DOCUMENT SECTION:
Use WordPress security plugins

A variety of security plugins are available through WordPress. Each plugin will offer its own unique features, so do your research before deciding which to install. Here are some options to consider.

• WordFence: This is one of the most popular security plugins. It continuously checks for malware infections, and will notify you if anything is found. WordFence is free, but there are a few advanced features available for a price.
• BulletProof Security: This is another popular choice. Bulletproof adds firewall security, login security, database security, and much more. It too is free, but extra features can be added at a cost.
• Sucuri Security: This plugin offers various security features, including malware scanning, security activity auditing, blacklist monitoring, and a website firewall. Sucuri is a paid service.
• iThemes Security: iThemes Security is a paid plugin that offers over 30 ways to secure and protect a WordPress website.
• Acunetix WP Security: The Acunetix plugin helps secure your WordPress website, and suggests various guidelines to improve site security.
• All In One WP Security & Firewall: All In One is great for checking for any vulnerabilities on your site, and is easy to use. It protects against hackers, and goes into lockdown if someone tries to use brute force on your site. There is a cost attached to this plugin, but it is the one we recommend.
• Source Code Protection: Source Code Protection is a simple and effective plugin that uses common techniques to protect your code from being stolen. You can disable the CTRL+A, CTRL+C, CTRL+X, CTRL+S, or CTRL+V keys, and no one can right-click images on your site if you want.

Watch the following video for a quick overview of All In One WP Security & Firewall.

File permissions

The default permission scheme should be:

• Folders – 750
• Files – 640

Check with your host before making permissions changes as they can have adverse effects on the performance and availability of your site.

Avoid having any file or directory set to 777.

Changing file permissions

You can run the following commands via command line to change permissions recursively.

For Directories:
find /path/to/your/wordpress/install/ -type d -exec chmod 750 {} ;

For Files:
find /path/to/your/wordpress/install/ -type f -exec chmod 640 {} ;

You can also do this via an FTP/SFTP client.

REQUIRED ACTIONS:
**1)** In the WordPress security guide, rewrite the bullet that begins "All In One WP Security & Firewall" as a short list that keeps its main facts.
**2)** Copy the WordPress security guide word for word, from "You can run" up to and including "an FTP/SFTP client.".

DATA SHOWN:
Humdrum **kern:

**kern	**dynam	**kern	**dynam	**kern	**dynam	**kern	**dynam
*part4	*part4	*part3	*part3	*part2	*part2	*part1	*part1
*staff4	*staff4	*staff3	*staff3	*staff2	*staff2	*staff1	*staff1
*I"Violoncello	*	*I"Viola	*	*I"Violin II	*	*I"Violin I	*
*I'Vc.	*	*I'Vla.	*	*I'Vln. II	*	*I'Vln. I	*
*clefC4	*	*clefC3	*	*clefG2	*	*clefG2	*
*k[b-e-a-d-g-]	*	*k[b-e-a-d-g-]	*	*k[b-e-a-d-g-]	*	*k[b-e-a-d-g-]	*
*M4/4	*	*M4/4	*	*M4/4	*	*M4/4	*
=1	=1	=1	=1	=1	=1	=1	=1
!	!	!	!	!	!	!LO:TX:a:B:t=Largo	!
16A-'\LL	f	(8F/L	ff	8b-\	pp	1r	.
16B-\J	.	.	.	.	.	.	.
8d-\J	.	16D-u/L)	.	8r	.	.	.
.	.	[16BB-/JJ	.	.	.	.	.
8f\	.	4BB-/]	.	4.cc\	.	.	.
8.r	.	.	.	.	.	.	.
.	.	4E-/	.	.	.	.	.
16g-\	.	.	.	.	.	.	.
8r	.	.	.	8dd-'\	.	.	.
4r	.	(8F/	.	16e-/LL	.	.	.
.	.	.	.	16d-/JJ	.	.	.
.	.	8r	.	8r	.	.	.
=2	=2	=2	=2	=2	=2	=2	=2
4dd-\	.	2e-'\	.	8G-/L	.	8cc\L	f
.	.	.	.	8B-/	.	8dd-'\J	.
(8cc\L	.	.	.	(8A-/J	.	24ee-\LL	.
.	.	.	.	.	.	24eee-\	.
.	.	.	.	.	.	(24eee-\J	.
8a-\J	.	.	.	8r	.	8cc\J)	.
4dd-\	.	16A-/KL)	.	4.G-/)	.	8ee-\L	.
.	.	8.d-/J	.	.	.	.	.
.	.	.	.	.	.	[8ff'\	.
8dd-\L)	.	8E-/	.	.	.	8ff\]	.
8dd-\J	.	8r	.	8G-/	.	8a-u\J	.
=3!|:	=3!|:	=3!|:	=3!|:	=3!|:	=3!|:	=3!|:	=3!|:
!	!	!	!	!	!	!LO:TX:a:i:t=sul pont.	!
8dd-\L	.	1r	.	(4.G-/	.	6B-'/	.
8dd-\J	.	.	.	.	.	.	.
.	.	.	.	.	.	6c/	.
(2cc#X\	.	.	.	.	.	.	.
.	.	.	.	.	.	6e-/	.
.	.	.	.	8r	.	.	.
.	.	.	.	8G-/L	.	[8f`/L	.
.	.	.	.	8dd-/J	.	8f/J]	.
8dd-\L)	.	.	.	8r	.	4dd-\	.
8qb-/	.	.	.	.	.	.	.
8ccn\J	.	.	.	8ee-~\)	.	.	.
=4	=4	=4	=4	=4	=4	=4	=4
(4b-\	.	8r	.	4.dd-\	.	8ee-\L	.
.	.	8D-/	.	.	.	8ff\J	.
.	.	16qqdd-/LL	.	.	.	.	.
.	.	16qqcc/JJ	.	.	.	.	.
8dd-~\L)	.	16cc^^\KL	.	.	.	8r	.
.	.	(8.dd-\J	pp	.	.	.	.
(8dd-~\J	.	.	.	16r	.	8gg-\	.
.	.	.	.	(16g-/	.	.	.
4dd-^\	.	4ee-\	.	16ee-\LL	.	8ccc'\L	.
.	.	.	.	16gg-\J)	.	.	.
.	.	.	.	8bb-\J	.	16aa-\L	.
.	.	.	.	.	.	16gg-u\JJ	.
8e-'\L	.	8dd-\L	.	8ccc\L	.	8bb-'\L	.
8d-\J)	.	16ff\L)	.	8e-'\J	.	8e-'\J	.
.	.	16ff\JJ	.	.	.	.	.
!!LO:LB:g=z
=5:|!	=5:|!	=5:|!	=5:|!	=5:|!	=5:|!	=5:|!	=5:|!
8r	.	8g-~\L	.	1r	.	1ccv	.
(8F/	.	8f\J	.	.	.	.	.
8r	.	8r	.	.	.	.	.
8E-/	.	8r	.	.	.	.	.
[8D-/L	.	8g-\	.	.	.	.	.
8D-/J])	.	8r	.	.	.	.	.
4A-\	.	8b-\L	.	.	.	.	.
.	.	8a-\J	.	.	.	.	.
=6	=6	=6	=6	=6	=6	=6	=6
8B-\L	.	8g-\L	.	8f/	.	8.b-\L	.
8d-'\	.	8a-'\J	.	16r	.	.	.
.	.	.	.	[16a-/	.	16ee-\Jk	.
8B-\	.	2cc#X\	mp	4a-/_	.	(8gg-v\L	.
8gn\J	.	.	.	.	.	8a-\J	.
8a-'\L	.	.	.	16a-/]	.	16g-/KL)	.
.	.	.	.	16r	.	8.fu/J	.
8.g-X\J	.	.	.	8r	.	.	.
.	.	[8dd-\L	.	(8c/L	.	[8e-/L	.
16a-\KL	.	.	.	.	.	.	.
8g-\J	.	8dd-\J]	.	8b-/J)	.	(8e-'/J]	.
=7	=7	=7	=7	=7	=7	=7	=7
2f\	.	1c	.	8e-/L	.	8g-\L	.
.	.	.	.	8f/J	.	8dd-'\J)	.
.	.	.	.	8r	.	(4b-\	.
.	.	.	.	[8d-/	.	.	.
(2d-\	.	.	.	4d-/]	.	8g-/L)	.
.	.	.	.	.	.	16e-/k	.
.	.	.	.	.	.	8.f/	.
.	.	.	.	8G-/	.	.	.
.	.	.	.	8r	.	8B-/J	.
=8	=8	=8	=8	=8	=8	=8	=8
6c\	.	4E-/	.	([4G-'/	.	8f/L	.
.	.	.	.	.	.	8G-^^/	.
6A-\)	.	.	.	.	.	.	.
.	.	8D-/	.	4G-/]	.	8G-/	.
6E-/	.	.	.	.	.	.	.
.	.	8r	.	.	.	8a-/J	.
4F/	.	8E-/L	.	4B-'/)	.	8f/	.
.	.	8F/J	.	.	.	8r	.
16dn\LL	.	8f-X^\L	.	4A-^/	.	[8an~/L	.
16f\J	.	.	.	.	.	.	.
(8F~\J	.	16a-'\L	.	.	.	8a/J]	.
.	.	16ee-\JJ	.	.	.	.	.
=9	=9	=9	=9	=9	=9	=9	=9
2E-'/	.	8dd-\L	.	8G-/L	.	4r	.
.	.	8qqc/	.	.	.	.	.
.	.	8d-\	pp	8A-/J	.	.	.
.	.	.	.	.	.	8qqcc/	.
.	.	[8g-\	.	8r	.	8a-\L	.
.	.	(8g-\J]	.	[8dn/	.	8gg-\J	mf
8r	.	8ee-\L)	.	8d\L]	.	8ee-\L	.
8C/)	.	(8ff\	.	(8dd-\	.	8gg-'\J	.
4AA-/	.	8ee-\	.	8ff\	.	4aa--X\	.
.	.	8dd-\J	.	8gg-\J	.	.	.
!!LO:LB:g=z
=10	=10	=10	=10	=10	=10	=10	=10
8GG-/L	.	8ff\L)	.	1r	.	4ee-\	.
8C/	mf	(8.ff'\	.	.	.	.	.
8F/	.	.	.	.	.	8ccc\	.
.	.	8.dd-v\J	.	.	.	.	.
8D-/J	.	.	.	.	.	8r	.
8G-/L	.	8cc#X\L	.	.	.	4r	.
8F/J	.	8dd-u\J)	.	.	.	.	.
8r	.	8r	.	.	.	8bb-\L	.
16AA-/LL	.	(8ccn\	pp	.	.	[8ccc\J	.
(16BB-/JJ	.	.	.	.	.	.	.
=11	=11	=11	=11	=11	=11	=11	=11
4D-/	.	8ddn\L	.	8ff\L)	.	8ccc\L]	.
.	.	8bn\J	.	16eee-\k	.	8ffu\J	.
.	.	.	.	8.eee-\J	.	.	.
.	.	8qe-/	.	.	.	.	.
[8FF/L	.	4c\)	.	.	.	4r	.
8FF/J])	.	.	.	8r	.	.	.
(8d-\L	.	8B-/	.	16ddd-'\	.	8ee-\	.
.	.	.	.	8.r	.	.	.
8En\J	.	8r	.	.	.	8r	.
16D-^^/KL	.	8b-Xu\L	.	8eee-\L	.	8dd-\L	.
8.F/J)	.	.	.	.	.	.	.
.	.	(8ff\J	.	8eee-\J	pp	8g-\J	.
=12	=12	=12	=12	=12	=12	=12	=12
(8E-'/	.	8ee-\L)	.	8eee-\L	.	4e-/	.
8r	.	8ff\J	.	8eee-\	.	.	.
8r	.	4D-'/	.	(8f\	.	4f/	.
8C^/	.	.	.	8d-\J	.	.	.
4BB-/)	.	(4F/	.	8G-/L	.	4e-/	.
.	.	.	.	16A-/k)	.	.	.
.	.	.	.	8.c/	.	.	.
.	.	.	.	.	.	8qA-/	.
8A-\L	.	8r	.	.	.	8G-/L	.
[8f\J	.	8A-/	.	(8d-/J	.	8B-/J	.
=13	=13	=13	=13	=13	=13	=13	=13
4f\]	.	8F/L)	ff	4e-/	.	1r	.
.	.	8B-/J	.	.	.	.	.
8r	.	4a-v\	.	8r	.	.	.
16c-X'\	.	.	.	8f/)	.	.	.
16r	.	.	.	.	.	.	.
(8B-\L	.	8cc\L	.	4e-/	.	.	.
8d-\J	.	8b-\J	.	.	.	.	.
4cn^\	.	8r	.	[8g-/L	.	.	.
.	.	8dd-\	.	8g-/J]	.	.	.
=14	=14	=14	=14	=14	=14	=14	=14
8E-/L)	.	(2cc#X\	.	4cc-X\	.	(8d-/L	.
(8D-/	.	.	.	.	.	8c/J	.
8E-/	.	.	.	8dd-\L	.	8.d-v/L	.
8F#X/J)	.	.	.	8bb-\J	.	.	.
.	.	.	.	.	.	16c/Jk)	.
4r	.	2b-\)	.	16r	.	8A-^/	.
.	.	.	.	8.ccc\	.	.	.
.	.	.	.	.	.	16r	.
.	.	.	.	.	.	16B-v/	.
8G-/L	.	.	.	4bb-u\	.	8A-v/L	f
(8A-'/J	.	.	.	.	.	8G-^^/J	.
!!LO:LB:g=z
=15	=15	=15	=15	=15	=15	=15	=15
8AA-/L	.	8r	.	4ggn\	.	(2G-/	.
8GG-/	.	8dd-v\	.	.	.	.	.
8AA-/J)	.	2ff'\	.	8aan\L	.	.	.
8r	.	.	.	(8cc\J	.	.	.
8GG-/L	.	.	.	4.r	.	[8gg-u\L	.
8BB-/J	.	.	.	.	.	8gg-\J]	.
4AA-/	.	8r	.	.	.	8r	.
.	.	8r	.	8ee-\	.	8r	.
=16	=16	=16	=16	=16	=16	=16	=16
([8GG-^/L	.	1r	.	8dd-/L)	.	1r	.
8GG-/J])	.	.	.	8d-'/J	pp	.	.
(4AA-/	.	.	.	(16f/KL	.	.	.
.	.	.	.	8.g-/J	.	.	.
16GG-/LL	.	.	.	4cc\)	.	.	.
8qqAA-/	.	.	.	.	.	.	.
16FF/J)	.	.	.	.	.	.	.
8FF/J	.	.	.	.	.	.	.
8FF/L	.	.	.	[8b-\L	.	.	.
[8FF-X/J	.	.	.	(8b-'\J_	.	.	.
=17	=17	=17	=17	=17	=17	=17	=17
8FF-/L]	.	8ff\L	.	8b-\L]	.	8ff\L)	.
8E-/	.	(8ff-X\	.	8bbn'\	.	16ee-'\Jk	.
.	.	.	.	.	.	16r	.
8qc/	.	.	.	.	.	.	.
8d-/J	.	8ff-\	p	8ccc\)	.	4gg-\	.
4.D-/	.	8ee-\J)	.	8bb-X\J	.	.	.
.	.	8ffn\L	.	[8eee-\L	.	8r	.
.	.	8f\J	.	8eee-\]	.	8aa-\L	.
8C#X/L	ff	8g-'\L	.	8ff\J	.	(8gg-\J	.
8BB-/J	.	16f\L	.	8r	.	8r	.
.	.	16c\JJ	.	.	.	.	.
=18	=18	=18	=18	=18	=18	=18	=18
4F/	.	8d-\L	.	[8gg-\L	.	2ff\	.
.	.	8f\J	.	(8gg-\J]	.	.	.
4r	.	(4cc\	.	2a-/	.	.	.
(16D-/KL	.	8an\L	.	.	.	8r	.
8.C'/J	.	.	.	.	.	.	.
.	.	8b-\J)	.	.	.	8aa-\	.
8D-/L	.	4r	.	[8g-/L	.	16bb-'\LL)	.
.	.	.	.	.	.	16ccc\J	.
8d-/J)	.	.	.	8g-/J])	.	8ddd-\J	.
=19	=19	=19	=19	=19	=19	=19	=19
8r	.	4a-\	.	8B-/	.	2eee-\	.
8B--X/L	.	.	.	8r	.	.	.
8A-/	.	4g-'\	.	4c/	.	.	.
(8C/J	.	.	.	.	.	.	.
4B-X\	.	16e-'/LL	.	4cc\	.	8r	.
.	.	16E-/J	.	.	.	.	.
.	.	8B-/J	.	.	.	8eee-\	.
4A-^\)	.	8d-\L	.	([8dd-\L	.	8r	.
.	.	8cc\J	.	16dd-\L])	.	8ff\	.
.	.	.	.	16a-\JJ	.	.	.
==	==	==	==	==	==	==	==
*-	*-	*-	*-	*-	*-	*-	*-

EXERCISE RESULTS:
**1)**
- Checks a site for vulnerabilities and is easy to use.
- Protects against hackers and goes into lockdown if someone tries brute force on the site.
- Costs money, but it is the plugin the guide recommends.

**2)**
You can run the following commands via command line to change permissions recursively.

For Directories:
find /path/to/your/wordpress/install/ -type d -exec chmod 750 {} ;

For Files:
find /path/to/your/wordpress/install/ -type f -exec chmod 640 {} ;

You can also do this via an FTP/SFTP client.